ФРАГМЕНТ СТРАНИЦЫ:
>>>>>
С чего бы Гамлету убивать собственного отца? Тут допустимы разные варианты ответа, но лишь одна гипотеза подкрепляется серьезными аргументами.
Прежде всего нужно вспомнить, при каких обстоятельствах совершено убийство, — речь о влитом в ухо яде. Способ умерщвления столь редкий и своеобразный, что у Грега безусловно были основания усомниться, будто бродячие актеры располагали в своем репертуаре пьесой, рассказывавшей точно такую же историю, и сделать вывод, что Гамлет, вдохновившись этой пьесой, сам придумал галлюцинацию своего отца. Существует мало обстоятельств, при которых человека можно таким способом отправить на тот свет, и одно из самых правдоподобных — когда он, скажем, отдыхал на ложе без охраны после любовных утех[169]. Можно представить, что Гамлет увидел своего отца занимающимся любовью и это зрелище повергло его в убийственную ярость. Тогда вопрос должен звучать так: с кем же отец Гамлета лежал на ложе любви?
<<<<<
ВОПРОСЫ И ЗАДАНИЯ:
[1] Пожалуйста, повторите дословно часть фрагмента о Гамлете от «Прежде всего нужно» до «на ложе любви?».
[2] Ответьте по фрагменту о Гамлете:
(а) Каким способом было совершено убийство?
(б) В чем, по фрагменту, у Грега были основания усомниться?
(в) Каким должен быть вопрос, если Гамлет увидел отца занимающимся любовью?
Опирайтесь только на фрагмент о Гамлете.

ЗАПИСИ НАБОРА ДАННЫХ:
>>>>>
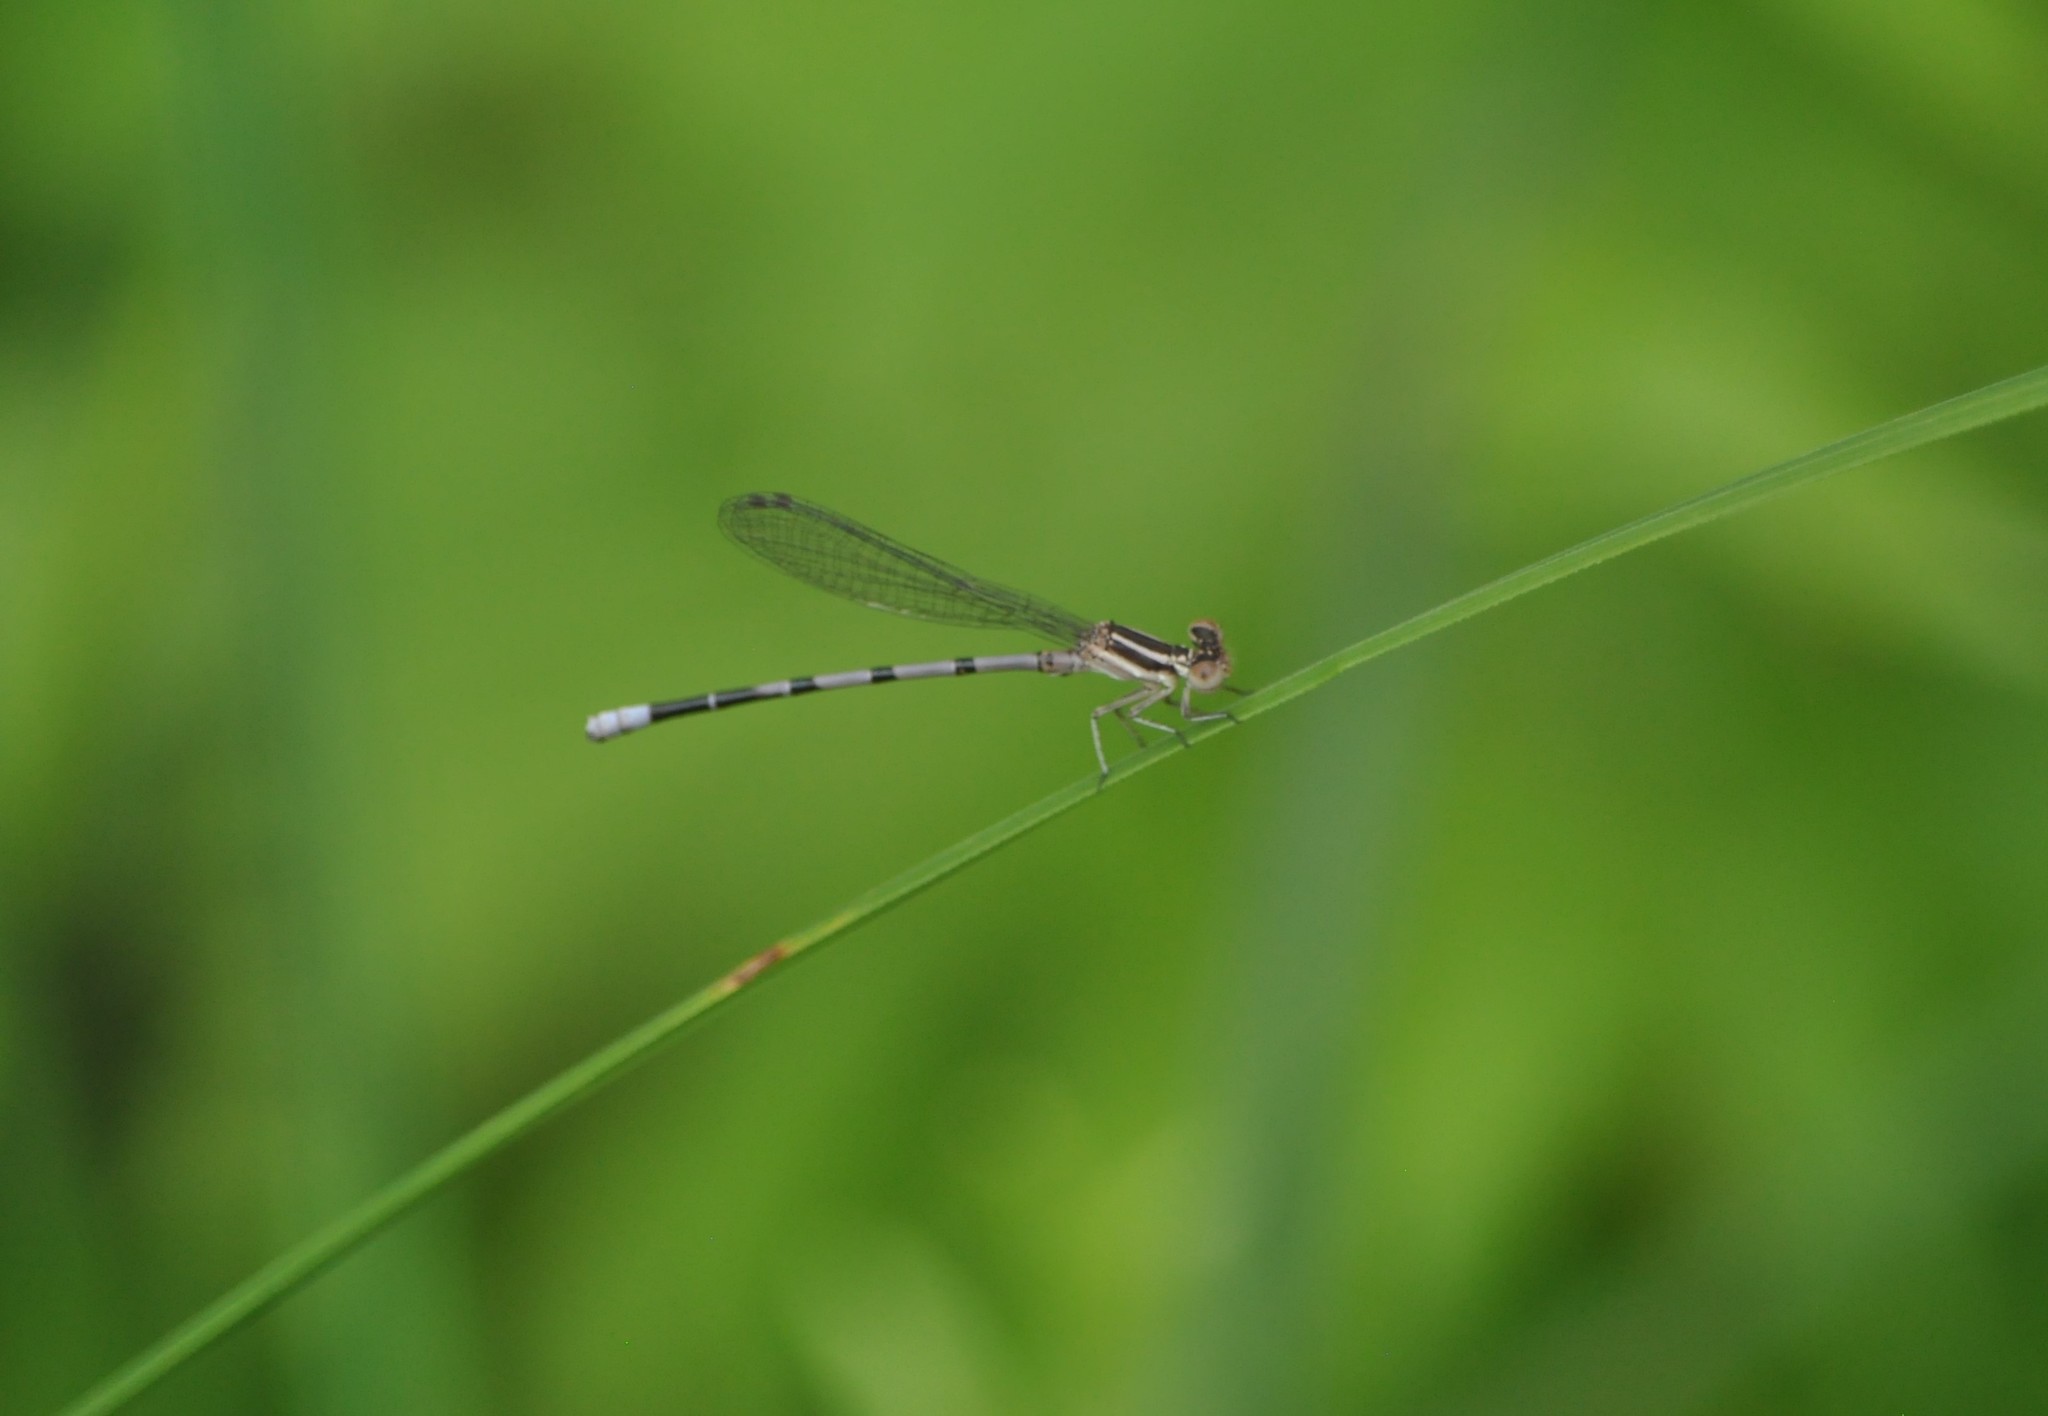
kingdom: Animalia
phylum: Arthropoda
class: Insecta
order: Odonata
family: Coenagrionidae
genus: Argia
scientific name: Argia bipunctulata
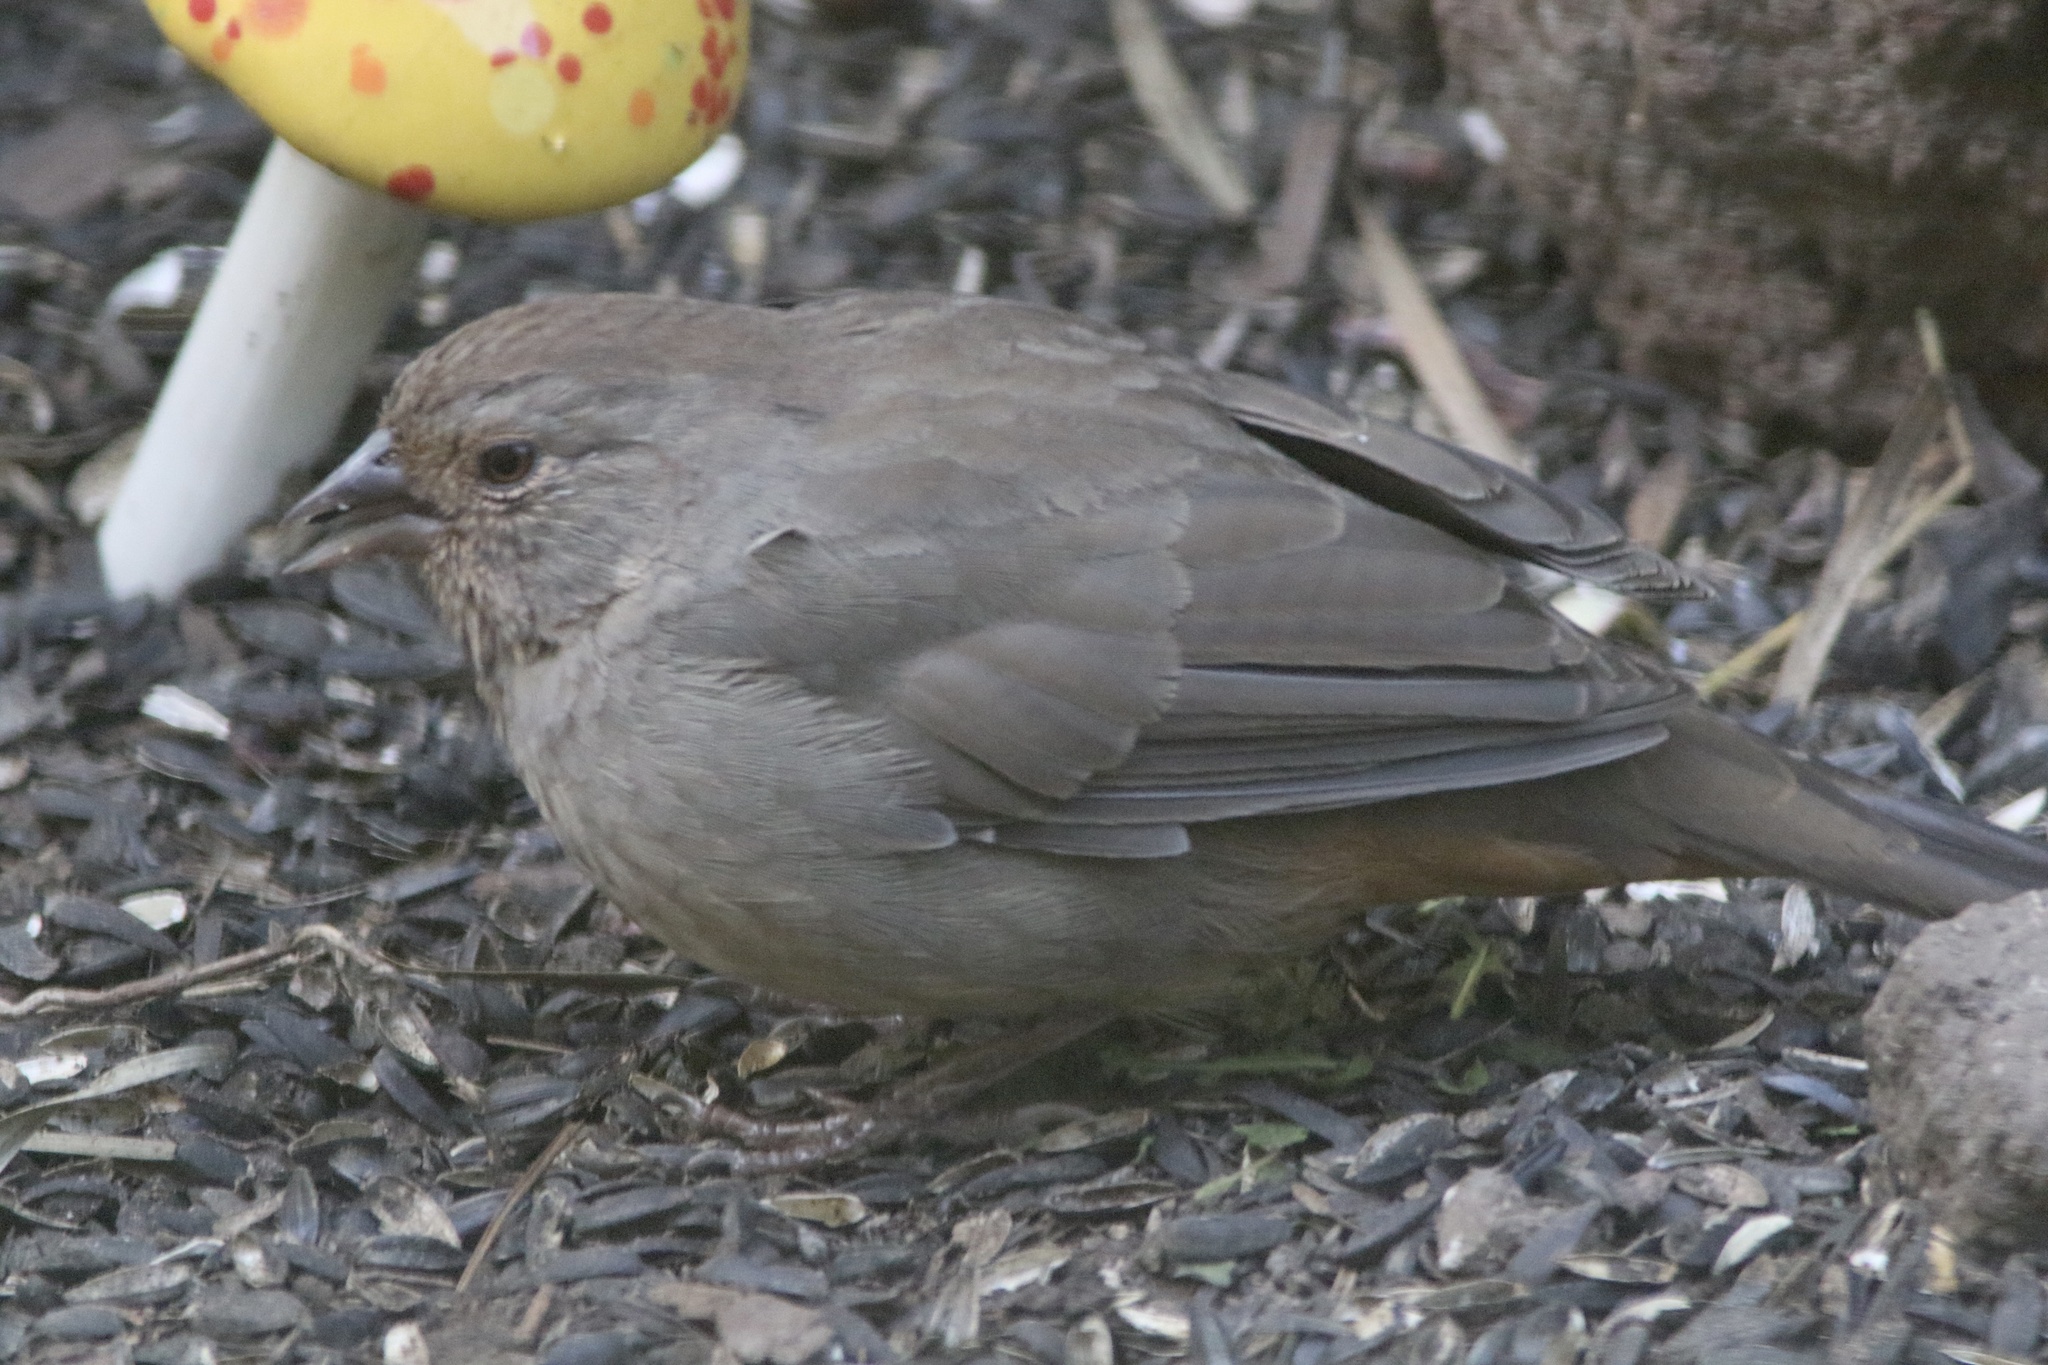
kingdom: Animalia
<<<<<
РЕШЕНИЯ ЗАДАНИЙ:
[1]
Прежде всего нужно вспомнить, при каких обстоятельствах совершено убийство, — речь о влитом в ухо яде. Способ умерщвления столь редкий и своеобразный, что у Грега безусловно были основания усомниться, будто бродячие актеры располагали в своем репертуаре пьесой, рассказывавшей точно такую же историю, и сделать вывод, что Гамлет, вдохновившись этой пьесой, сам придумал галлюцинацию своего отца. Существует мало обстоятельств, при которых человека можно таким способом отправить на тот свет, и одно из самых правдоподобных — когда он, скажем, отдыхал на ложе без охраны после любовных утех[169]. Можно представить, что Гамлет увидел своего отца занимающимся любовью и это зрелище повергло его в убийственную ярость. Тогда вопрос должен звучать так: с кем же отец Гамлета лежал на ложе любви?

[2]
(а) Яд был влит в ухо.
(б) В том, что у бродячих актеров в репертуаре была пьеса, рассказывавшая точно такую же историю.
(в) С кем же отец Гамлета лежал на ложе любви?